基源:ウシ Bos taurus L. var.domesticus Gmelin (ウシ科 Bovidae)の胆嚢中に生じた結石。

 牛黄は麝香とならび称される代表的な動物生薬で,一般に強心,鎮静,鎮痙,解熱剤などとして知られています。

 牛黄は『神農本草経』上品収載品で,「味苦平で,主に驚癇寒熱や高熱によるひきつけを主どり,邪を除き鬼を駆逐する」とあり,『名医別録』に「小児の百病を療す」とあり,昔からもっぱら小児や乳幼児の薬物として,発熱,腹痛,夜泣きなどに用いられてきました。筆者宅でも子どもが小さかったころには常備薬とし,発熱時には大いに役だっていたことが思い出されます。

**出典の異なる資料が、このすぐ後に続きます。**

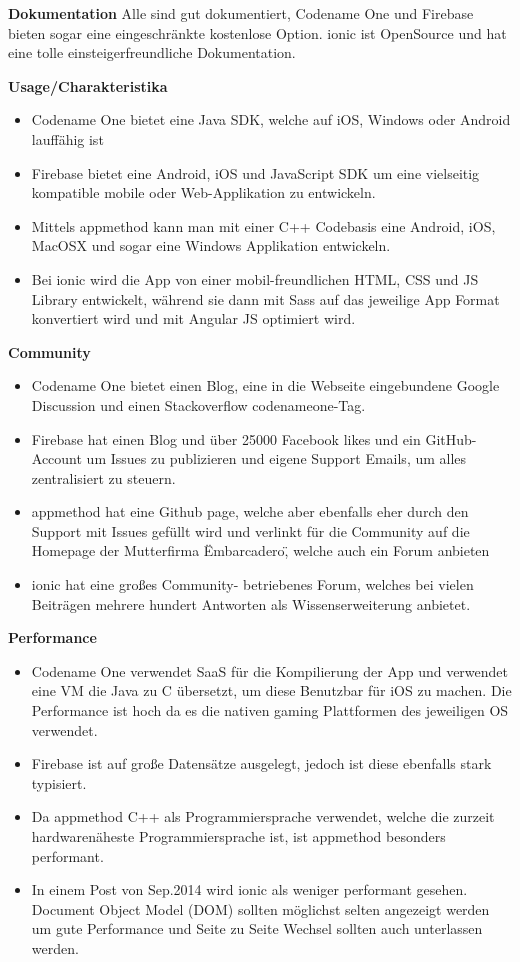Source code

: \textbf{Dokumentation}
Alle sind gut dokumentiert, Codename One und Firebase bieten sogar eine eingeschränkte kostenlose Option.
ionic ist OpenSource und hat eine tolle einsteigerfreundliche Dokumentation.

\textbf{Usage/Charakteristika}
\begin{itemize}
\item Codename One bietet eine Java SDK, welche auf iOS, Windows oder Android lauffähig ist
\item Firebase bietet eine Android, iOS und JavaScript SDK um eine vielseitig kompatible mobile oder Web-Applikation zu entwickeln. 
\item Mittels appmethod kann man mit einer C++ Codebasis eine Android, iOS, MacOSX und sogar eine Windows Applikation entwickeln.
\item Bei ionic wird die App von einer mobil-freundlichen HTML, CSS und JS Library entwickelt, während sie dann mit Sass auf das jeweilige App Format konvertiert wird und mit Angular JS optimiert wird. 
\end{itemize}

\textbf{Community}
\begin{itemize}
\item Codename One bietet einen Blog, eine in die Webseite eingebundene Google Discussion und einen Stackoverflow codenameone-Tag.
\item Firebase hat einen Blog und über 25000 Facebook likes und ein GitHub-Account um Issues zu publizieren und eigene Support Emails, um alles zentralisiert zu steuern. 
\item appmethod hat eine Github page, welche aber ebenfalls eher durch den Support mit Issues gefüllt wird und verlinkt für die Community auf die Homepage der Mutterfirma \"Embarcadero\", welche auch ein Forum anbieten
\item ionic hat eine großes Community- betriebenes Forum, welches bei vielen Beiträgen mehrere hundert Antworten als Wissenserweiterung anbietet.
\end{itemize}

\textbf{Performance}
\begin{itemize}
\item Codename One verwendet SaaS für die Kompilierung der App und verwendet eine VM die Java zu C übersetzt, um diese Benutzbar für iOS zu machen. Die Performance ist hoch da es die nativen gaming Plattformen des jeweiligen OS verwendet. 
\item Firebase ist auf große Datensätze ausgelegt, jedoch ist diese ebenfalls stark typisiert.
\item Da appmethod C++ als Programmiersprache verwendet, welche die zurzeit hardwarenäheste Programmiersprache ist, ist appmethod besonders performant.
\item In einem Post von Sep.2014 wird ionic als weniger performant gesehen. Document Object Model (DOM) sollten möglichst selten angezeigt werden um gute Performance und Seite zu Seite Wechsel sollten auch unterlassen werden.
\end{itemize}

 牛黄は胆石を患ったウシから採る以外に方法がないわけですから,昔から高貴薬であったようで,その入手方法に関するもっともらしい説話として,陶弘景は「旧くに言うには,神牛で行ったり来たりしながら鳴吼するものに牛黄がある。それが角の上に出るのを伺って水盆で受けて吐かせると水中に堕ちて来る」と記録しています。これだけでは少々言葉足らずですが,「今の人は実際には膽の中から多く得ている」とつけ加えています。また,胆石を患ったウシの見分け方として,蘇頌は「鳴吼する」こと以外に「毛皮に光沢があり,眼が血の如くに赤く,照水を好む」とし,採取方法として「盆水で受け,急に驚かすと水中に吐き堕す」としています。実際には,解体時に注意して胆嚢やその周辺を調べ,固形物があれば取り出しているようです。一般には1〜4cm程度の円から長円形をしていますが,三角や立方体に整形してから陰干されることもあります。色は褐色〜赤褐色で,質は軽く,中は層状構造をしており,層面で剥離し壊れやすいものです。小片を噛むとサクッと軽く壊れ,甘みと苦みのほか独特の清涼感あるかおりが口中に広がります。

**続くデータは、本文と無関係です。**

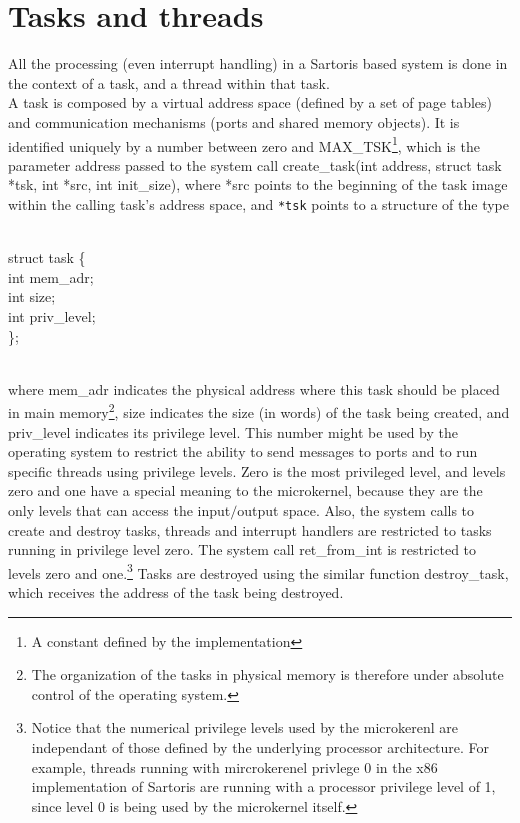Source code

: \documentclass[11pt, letterpaper, twoside, english]{book}
\begin{document}
\section{Tasks and threads}
All the processing (even interrupt handling) in a Sartoris based system is done in the context of a task, and a thread within that task. \\
A task is composed by a virtual address space (defined by a set of page tables) and communication mechanisms (ports and shared memory objects). It is identified uniquely by a number between zero and \textsf{MAX\_TSK}\footnote{A constant defined by the implementation}, which is the parameter \textsf{address} passed to the system call \textsf{create\_task(int address, struct task *tsk, int *src, int init\_size)}, where \textsf{*src} points to the beginning of the task image within the calling task's address space, and \verb|*tsk| points to a structure of the type \\
\\
\begin{sf} \noindent struct task \{ \\
\indent  int mem\_adr; \\
\indent  int size; \\
\indent  int priv\_level; \\
\}; \\
\end{sf}
\\
\noindent where \textsf{mem\_adr} indicates the physical address where this task should be placed in main memory\footnote{The organization of the tasks in physical memory is therefore under absolute control of the operating system.}, \textsf{size} indicates the size (in words) of the task being created, and \textsf{priv\_level} indicates its privilege level. This number might be used by the operating system to restrict the ability to send messages to ports and to run specific threads using privilege levels. Zero is the most privileged level, and levels zero and one have a special meaning to the microkernel, because they are the only levels that can access the input$/$output space. Also, the system calls to create and destroy tasks, threads and interrupt handlers are restricted to tasks running in privilege level zero. The system call \textsf{ret\_from\_int} is restricted to levels zero and one.\footnote{Notice that the numerical privilege levels used by the microkerenl are independant of those defined by the underlying processor architecture. For example, threads running with mircrokerenel privlege 0 in the x86 implementation of Sartoris are running with a processor privilege level of 1, since level 0 is being used by the microkernel itself.}
Tasks are destroyed using the similar function \textsf{destroy\_task}, which receives the address of the task being destroyed.
\end{document}
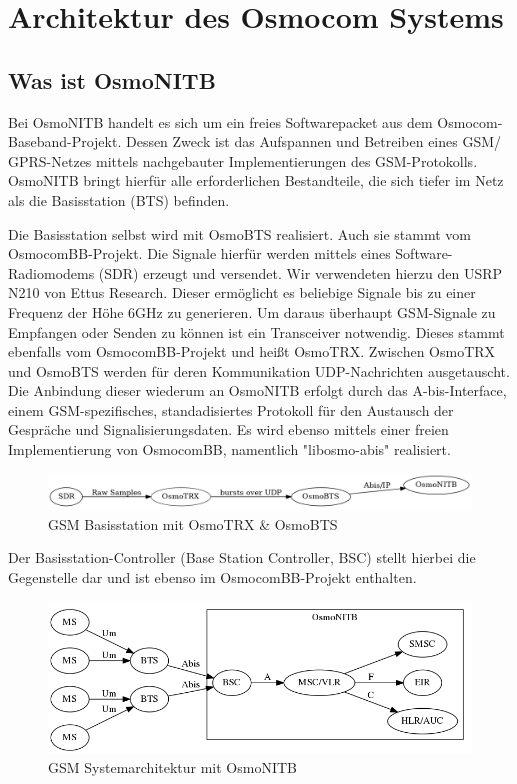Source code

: \section{Architektur des Osmocom Systems}


\subsection{Was ist OsmoNITB}
Bei OsmoNITB handelt es sich um ein freies Softwarepacket aus dem Osmocom-Baseband-Projekt. Dessen Zweck ist das Aufspannen und Betreiben eines GSM/ GPRS-Netzes mittels nachgebauter Implementierungen des GSM-Protokolls. OsmoNITB bringt hierfür alle erforderlichen Bestandteile, die sich tiefer im Netz als die Basisstation (BTS) befinden. 

Die Basisstation selbst wird mit OsmoBTS realisiert. Auch sie stammt vom OsmocomBB-Projekt. Die Signale hierfür werden mittels eines Software-Radiomodems (SDR) erzeugt und versendet. Wir verwendeten hierzu den USRP N210 von Ettus Research. Dieser ermöglicht es beliebige Signale bis zu einer Frequenz der Höhe 6GHz zu generieren. Um daraus überhaupt GSM-Signale zu Empfangen oder Senden zu können ist ein Transceiver notwendig. Dieses stammt ebenfalls vom OsmocomBB-Projekt und heißt OsmoTRX. Zwischen OsmoTRX und OsmoBTS werden für deren Kommunikation UDP-Nachrichten ausgetauscht. Die Anbindung dieser wiederum an OsmoNITB erfolgt durch das A-bis-Interface, einem GSM-spezifisches, standadisiertes Protokoll für den Austausch der Gespräche und Signalisierungsdaten. Es wird ebenso mittels einer freien Implementierung von OsmocomBB, namentlich "libosmo-abis" realisiert.  


\begin{figure}[h]
    \centering
    \includegraphics[width=15cm]{includes/osmotrx}
    \caption{GSM Basisstation mit OsmoTRX & OsmoBTS}
	\label{fig:osmotrx}
\end{figure}


Der Basisstation-Controller (Base Station Controller, BSC) stellt hierbei die Gegenstelle dar und ist ebenso im OsmocomBB-Projekt enthalten. 




\begin{figure}[h]
    \centering
    \includegraphics[width=15cm]{includes/osmonitb}
    \caption{GSM Systemarchitektur mit OsmoNITB}
	\label{fig:osmonitb}
\end{figure}



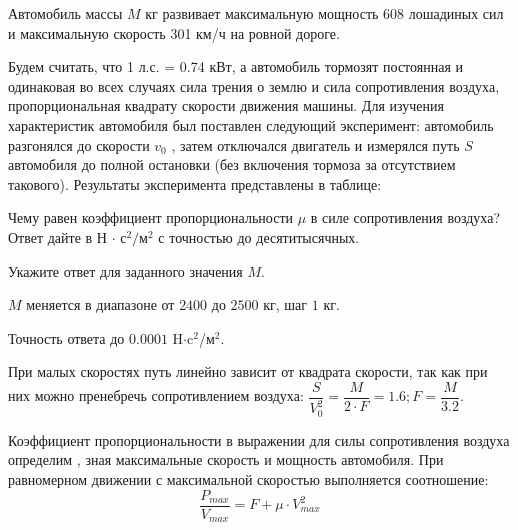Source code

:
Автомобиль массы $M$ кг развивает максимальную мощность 608 лошадиных сил и максимальную скорость
301 км/ч на ровной дороге. 

Будем считать, что 1 л.с. = 0.74  кВт, а автомобиль тормозят постоянная и одинаковая во всех случаях сила трения о землю и сила сопротивления воздуха, пропорциональная квадрату скорости
движения машины. Для изучения характеристик автомобиля был поставлен следующий
эксперимент: автомобиль разгонялся до скорости $v_0$ , затем отключался двигатель и измерялся путь $S$ 
автомобиля до полной остановки (без включения тормоза за отсутствием такового).
Результаты эксперимента представлены в таблице:


Чему равен коэффициент пропорциональности $\mu$ в
силе сопротивления воздуха? Ответ дайте в Н $\cdot$ с$^2/$м$^2$ с точностью до десятитысячных.

Укажите ответ для заданного значения $M$.

\paramSection

$M$ меняется в диапазоне от $2400$ до $2500$ кг, шаг $1$ кг.

Точность ответа до  $0.0001$  H$\cdot$c$^2$/м$^2$.

\solutionSection

При малых скоростях путь линейно зависит от квадрата скорости, так как при них можно пренебречь сопротивлением воздуха: 
$\dfrac{S}{V_0^2} = \dfrac{M}{2 \cdot F}=1.6;  F=\dfrac{M}{3.2}.$ 

Коэффициент пропорциональности в выражении для силы сопротивления воздуха определим , зная максимальные скорость и мощность автомобиля. 
При  равномерном движении с максимальной скоростью выполняется соотношение:   $$\dfrac{P_{max}}{V_{max}} =F+\mu \cdot V_{max}^2 $$

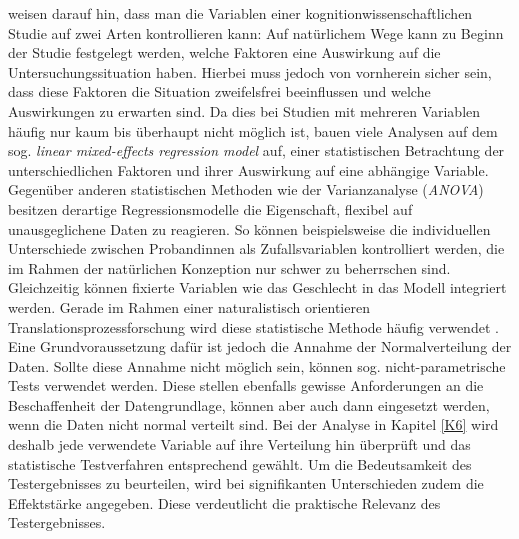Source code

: \begin{sloppypar}
\citet[25]{jakobsen_reading_2017} weisen darauf hin, dass man die Variablen einer kognitionwissenschaftlichen Studie auf zwei Arten kontrollieren kann: Auf natürlichem Wege kann zu Beginn der Studie festgelegt werden, welche Faktoren eine Auswirkung auf die Untersuchungssituation haben. Hierbei muss jedoch von vornherein sicher sein, dass diese Faktoren die Situation zweifelsfrei beeinflussen und welche Auswirkungen zu erwarten sind. Da dies bei Studien mit mehreren Variablen häufig nur kaum bis überhaupt nicht möglich ist, bauen viele Analysen auf dem sog. \emph{linear mixed-effects regression model} auf, einer statistischen Betrachtung der unterschiedlichen Faktoren und ihrer Auswirkung auf eine abhängige Variable. Gegenüber anderen statistischen Methoden wie der Varianzanalyse (\emph{ANOVA}) besitzen derartige Regressionsmodelle die Eigenschaft, flexibel auf unausgeglichene Daten zu reagieren. So können beispielsweise die individuellen Unterschiede zwischen Proband{\textperiodcentered}innen als Zufallsvariablen kontrolliert werden, die im Rahmen der natürlichen Konzeption nur schwer zu beherrschen sind. Gleichzeitig können fixierte Variablen wie das Geschlecht in das Modell integriert werden. Gerade im Rahmen einer naturalistisch orientieren Translationsprozessforschung wird diese statistische Methode häufig verwendet \citep[vgl.\,z.\,B.][]{jakobsen_reading_2017, jakobsen_chapter_2017}. Eine Grundvoraussetzung dafür ist jedoch die Annahme der Normalverteilung der Daten. Sollte diese Annahme nicht möglich sein, können sog. nicht-parametrische Tests verwendet werden. Diese stellen ebenfalls gewisse Anforderungen an die Beschaffenheit der Datengrundlage, können aber auch dann eingesetzt werden, wenn die Daten nicht normal verteilt sind. Bei der Analyse in Kapitel \ref{K6} wird deshalb jede verwendete Variable auf ihre Verteilung hin überprüft und das statistische Testverfahren entsprechend gewählt. Um die Bedeutsamkeit des Testergebnisses zu beurteilen, wird bei signifikanten Unterschieden zudem die Effektstärke angegeben. Diese verdeutlicht die praktische Relevanz des Testergebnisses.\end{sloppypar}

 以上が真の良質品の牛黄ですが,昔から偽品も多くあったようです。代表的なものは蒲黄や鬱金末をにかわなどで練り固めたものであったらしく,本物の牛黄は口に入れても粘らないことが鑑別法の一つにあげられています。また,最近ではウシやブタの胆汁を加工して人工牛黄が造られており,このものは薬効的には本物と変わらないとされています。

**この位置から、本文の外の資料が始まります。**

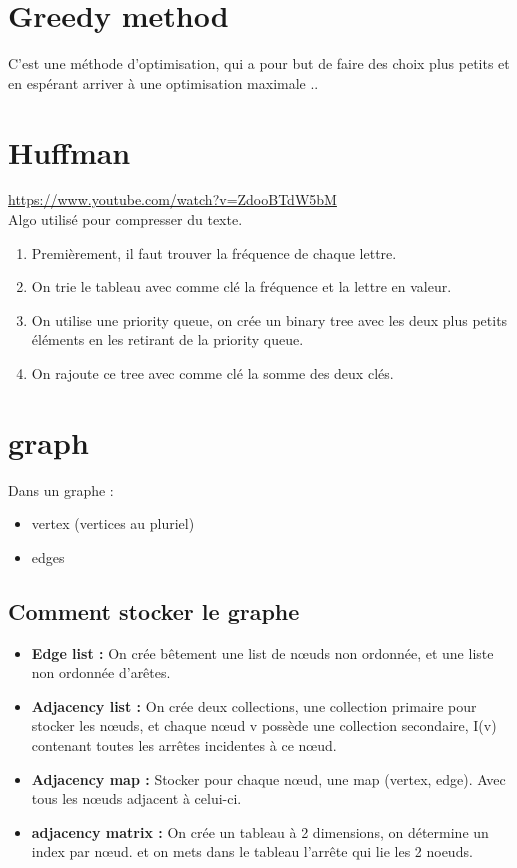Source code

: \documentclass[a4paper]{article}
\begin{document}
\section{Greedy method}
C'est une méthode d'optimisation, qui a pour but de faire des choix plus petits et en espérant arriver à une optimisation maximale .. 

\section{Huffman}
\url{https://www.youtube.com/watch?v=ZdooBTdW5bM}\\
Algo utilisé pour compresser du texte.
\begin{enumerate}
\item Premièrement, il faut trouver la fréquence de chaque lettre.
\item On trie le tableau avec comme clé la fréquence et la lettre en valeur.
\item On utilise une priority queue, on crée un binary tree avec les deux plus petits éléments en les retirant de la priority queue.
\item On rajoute ce tree avec comme clé la somme des deux clés.
\end{enumerate}

\section{graph}
Dans un graphe :
\begin{itemize}
\item vertex (vertices au pluriel)
\item edges
\end{itemize}

\subsection{Comment stocker le graphe}

\begin{itemize}
\item \textbf{Edge list :}
 On crée bêtement une list de nœuds non ordonnée, et une liste non ordonnée d'arêtes.
\item \textbf{Adjacency list :}
 On crée deux collections, une collection primaire pour stocker les nœuds, et chaque nœud v possède une collection secondaire, I(v) contenant toutes les arrêtes incidentes à ce nœud.
\item \textbf{Adjacency map :}
 Stocker pour chaque nœud, une map (vertex, edge). Avec tous les nœuds adjacent à celui-ci.
\item \textbf{adjacency matrix :}
On crée un tableau à 2 dimensions, on détermine un index par nœud. et on mets dans le tableau l'arrête qui lie les 2 noeuds.
\end{itemize}
\end{document}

 本場の中国でも,昨今は農耕の機械化によりウシを飼う数が減ったのか,あるいは飼育技術が向上したためか,牛黄は不足しているようです。『中薬大辞典』にはカナダ,アルゼンチン,ウルグアイ,パラグアイ,チリ,ボリビアなどから輸入されていることが記されています。こうした天然牛黄は産地国によって品質が異なり,オーストラリア産がもっともビリルビン含量が高く,インド産がそれに次ぐとされます。 ビリルビンは牛黄の有効成分の本質であるとは考えがたい成分ですが,その含量は市場品では10〜70%の間でばらついており,品質評価の指標として利用されています。ビリルビン以外に,鎮痙作用のあるタウリンをはじめ,コール酸,デオキシコール酸,コレステロール,その他多くの微量成分の存在が知られています。

 牛黄はあくまでも病的に生じた胆石ですから,その産出量にはおのずと限りがあり,業界では良質の牛黄を探し求めるのに苦労しております。一般には,食肉用として飼育されているウシが病気にかかって倒れてしまうことは,牧場主としてはできる限り避けたいことに違いありません。ただ,私たちとしては,ウシや牧場主には気の毒ですが,ウシに上手に胆石を作る方法の研究をも行なってほしいと願う昨今です。